## EXERCISE DATA:

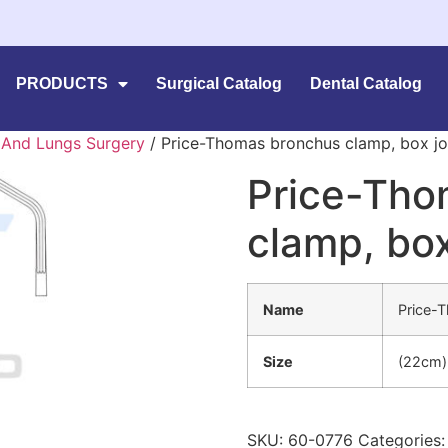
PRODUCTS
Surgical Catalog
Dental Catalog
 And Lungs Surgery
/ Price-Thomas bronchus clamp, box jo
Price-Tho
clamp, box
Name
Price-
Size
(22cm)
SKU:
60-0776
Categories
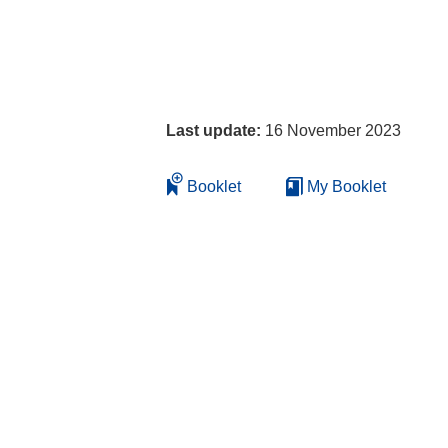
Last update:
16 November 2023
Booklet
My Booklet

## EXERCISE OBJECTIVE:
Print out the material word for word, omitting the pictures.

## YOUR SOLUTION:
PRODUCTS
Surgical Catalog
Dental Catalog
 And Lungs Surgery
/ Price-Thomas bronchus clamp, box jo
Price-Tho
clamp, box
Name
Price-
Size
(22cm)
SKU:
60-0776
Categories
Last update:
16 November 2023
Booklet
My Booklet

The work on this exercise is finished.